══ Texte de la page

Brillante réécriture de l'histoire des frères Van Gogh qu'est celle de la talentueuse Hozumi. J'ai été totalement happée par ce josei très touchant, émue à en avoir les larmes aux yeux. Tout ressort de très belle façon dans ces pages délicates, tout confirme mon impression : Les Deux Van Gogh est une véritable pépite du genre...
A travers cet imposant volume unique, la mangaka nous conte l'envers du décor de la vie de Vincent et Théodore, de leur enfance, jusqu'au peintre torturé et mystérieux tel qu'on le connait aujourd'hui. Mais et si Vincent Van Gogh n'était pas si fou que certains le pensaient ? J'ai beaucoup aimé la façon dont Hozumi amène tous ces éléments de l'histoire du peintre tout en rajoutant, bien entendu, des scènes fictives très réussies. J'ai totalement été emportée dans ce Paris du XIXe siècle très réussi, le one shot devenant très vite une addiction presque effrayante. Bien que parfois assez contemplatif, la narration n'ennuie pas non plus, bien au contraire, surtout grâce à son tandem de héros très attachants.
Comme l'indique indirectement la première de couverture, l'histoire va être racontée sous l’œil bienveillant et perspicace de Théodore Van Gogh, petit frère de celui qui se fera une place importante dans le milieu de la peinture. Marchand d'art de la célèbre galerie parisienne Goupil, le personnage séduit dès les premières pages de par son attitude désinvolte et son charisme. Du début à la fin, cet homme m'a fascinée : il est mystérieux tout en ayant une part révolutionnaire, mais d'un autre côté, on peine à savoir son réel but, ce qu'il pense réellement. Il devient encore plus intéressant quand on nous montre ses faiblesses, une petite pointe de jalousie sous toute cette bienveillance fraternelle. En tout cas, quelle prestance, quelle classe ! Il savait toujours prononcer les bons mots au bon moment.

════
══ Extrait des données

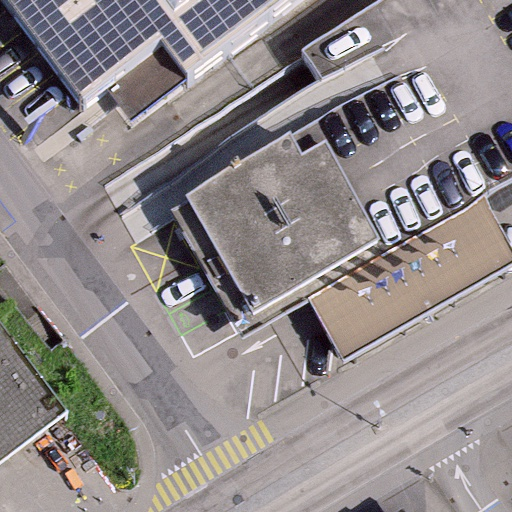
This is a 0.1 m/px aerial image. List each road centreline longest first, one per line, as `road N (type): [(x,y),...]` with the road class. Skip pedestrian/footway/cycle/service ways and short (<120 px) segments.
road 1 (residential): [(237,511),(0,189)]
road 2 (tertiary): [(418,406),(241,511)]
road 3 (residential): [(489,511),(418,406)]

════

### [Travail demandé]
(a) Pour chaque affirmation, répondez par oui ou par non selon qu'elle concorde avec la critique du manga, et citez entre guillemets les mots de la critique qui tranchent : (i) Théodore Van Gogh est le grand frère de Vincent ; (ii) Théodore est marchand d'art à la galerie Goupil ; (iii) l'histoire est publiée en plusieurs volumes.
(b) Poursuivez, s'il vous plaît, la critique du manga à partir de sa dernière phrase, en un paragraphe.

### [Réponses par tâche]
(a)
(i) Non : « petit frère de celui qui se fera une place importante dans le milieu de la peinture ».
(ii) Oui : « Marchand d'art de la célèbre galerie parisienne Goupil ».
(iii) Non : « cet imposant volume unique ».

(b)
Pour compléter le duo, son grand frère (et pas n'importe qui !), Vincent, bien avant le succès et cette histoire d'oreille coupée. On découvre alors un jeune homme qui a tout de la définition même de la pureté : toujours heureux, il ne voit pas le mal autour de lui et vit en totale harmonie avec son art, sans même voir tout le profit qu'il pourrait en tirer. Simple d'esprit ou juste naïf passionné par la peinture, on ne sait pas vraiment. Une chose est sure, je m'y suis tout de même très rapidement attaché à cette figure candide, très en contraste avec son frère cadet. Il était tellement touchant et pur dans tout ce qu'il faisait ! Plusieurs scènes le montrant pinceau à la main sont magnifiques d'ailleurs. Lorsqu'il peint le travailleur ou encore le passé de la vieille dame, cela donne lieu à des scènes très touchantes et bien mises en scènes. Même si elle n'est pas énorme, j'ai aimé son évolution, on voyait bien sur la fin que toutes ces épreuves l'avaient fait mûrir.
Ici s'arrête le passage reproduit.